I have problem with a circuit. It has two sources of emf, and I'm not sure how to calculate the magnitued of the current in the circuit due to this. Here's what the circuit looks like (R's are resistors, *'s are just for spacing):

|----------+|1|------|
|*************** |
R = 5 Ohms********R = 9 Ohms
|*************** |
|----------+|2|------|

EMF source 1 has resistance: 1.6 Ohm, and is 16 V
EMF source 2 has resistance: 1.4 Ohm, and is 8 V

I tried calculating them both and subtracting one from the other, but I don't know. I know the top one is stronger, so the current is traveling in a counter clockwise manner, but don't know the technique when there are two emf sources for solving the magnitude of the current. Thanks!
Josh

Last edited: Nov 18, 2004
2. Nov 19, 2004

### vsage

Treat the EMF sources and their resistances as separate components and apply the loop rule from any point on the circuit (I suggest using one of the EMF sources). Remember the current is constant throughout the system:

$$16V - IR_1 - IR_2 - 8V - IR_3 - IR_4 = 0$$

I applied the law counterclockwise starting from EMF 1 but like I said you could start from anywhere. Solving for I you obtain the familiar

$$I = \frac{\varepsilon_1 - \varepsilon_2}{R_1+R_2+R_3+R_4}$$ which looks a lot like

$$I = \frac {\sum \varepsilon}{\sum R}$$

Hope this helps. Sorry but I don't know the LaTeX for that pretty little E my physics book uses so I figured lowercase epsilon suffices :)

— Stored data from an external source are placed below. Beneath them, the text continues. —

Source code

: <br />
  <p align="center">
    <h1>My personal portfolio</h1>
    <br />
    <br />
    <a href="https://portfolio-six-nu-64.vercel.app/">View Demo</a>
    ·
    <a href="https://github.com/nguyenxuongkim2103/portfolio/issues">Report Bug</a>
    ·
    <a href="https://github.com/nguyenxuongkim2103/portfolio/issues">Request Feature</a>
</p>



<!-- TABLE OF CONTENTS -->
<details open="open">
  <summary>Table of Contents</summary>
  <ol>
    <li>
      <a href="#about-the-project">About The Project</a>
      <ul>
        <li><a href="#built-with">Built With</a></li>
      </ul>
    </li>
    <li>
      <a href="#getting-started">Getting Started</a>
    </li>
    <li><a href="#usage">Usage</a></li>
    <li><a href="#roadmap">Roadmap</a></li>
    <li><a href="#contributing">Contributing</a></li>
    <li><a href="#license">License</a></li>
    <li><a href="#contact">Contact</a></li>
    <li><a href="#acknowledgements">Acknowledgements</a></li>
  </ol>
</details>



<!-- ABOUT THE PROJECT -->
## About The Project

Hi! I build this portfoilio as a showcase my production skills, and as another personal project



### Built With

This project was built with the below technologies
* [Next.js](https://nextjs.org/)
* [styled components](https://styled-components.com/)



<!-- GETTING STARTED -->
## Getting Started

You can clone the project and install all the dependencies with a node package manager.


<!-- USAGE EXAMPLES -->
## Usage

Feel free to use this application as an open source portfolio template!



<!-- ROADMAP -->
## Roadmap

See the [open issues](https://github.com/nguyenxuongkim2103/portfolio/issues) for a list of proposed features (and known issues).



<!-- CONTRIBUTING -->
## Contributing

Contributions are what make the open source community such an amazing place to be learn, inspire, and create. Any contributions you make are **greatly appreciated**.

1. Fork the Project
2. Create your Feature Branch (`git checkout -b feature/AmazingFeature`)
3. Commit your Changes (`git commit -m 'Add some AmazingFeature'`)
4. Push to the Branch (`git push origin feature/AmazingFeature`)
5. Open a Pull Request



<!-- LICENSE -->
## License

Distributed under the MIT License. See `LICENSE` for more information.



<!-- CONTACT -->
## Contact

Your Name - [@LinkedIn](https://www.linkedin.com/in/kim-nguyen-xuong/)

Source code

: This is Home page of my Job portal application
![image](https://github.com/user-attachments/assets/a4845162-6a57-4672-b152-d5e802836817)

Last edited by a moderator: Nov 19, 2004
3. Nov 19, 2004

### Nylex

It's still an epsilon and you use \varepsilon.

4. Nov 19, 2004

### cepheid

Staff Emeritus
Oh I see...the notation for the EMF's of the sources: try the \mathcal function--it gives you uppercase scripted characters, should you need them:

$$\mathcal{E}$$

Sometimes for source voltages we just write $V_s$ instead. But since these are not ideal sources, it's good to distinguish between the EMF, which is defined as the potential difference between the two source terminals when no load is connected, vs. the actual voltage across the source when in this series circuit. If you already knew all of this...sorry to bore you to tears.

I like these scripted letters...hmm...let's see...Laplace Transform:
$$\mathcal{L} \{f(t)\}$$

it's cool...

5. Nov 19, 2004

### vsage

I see. Thanks for the info on that. Post has been edited.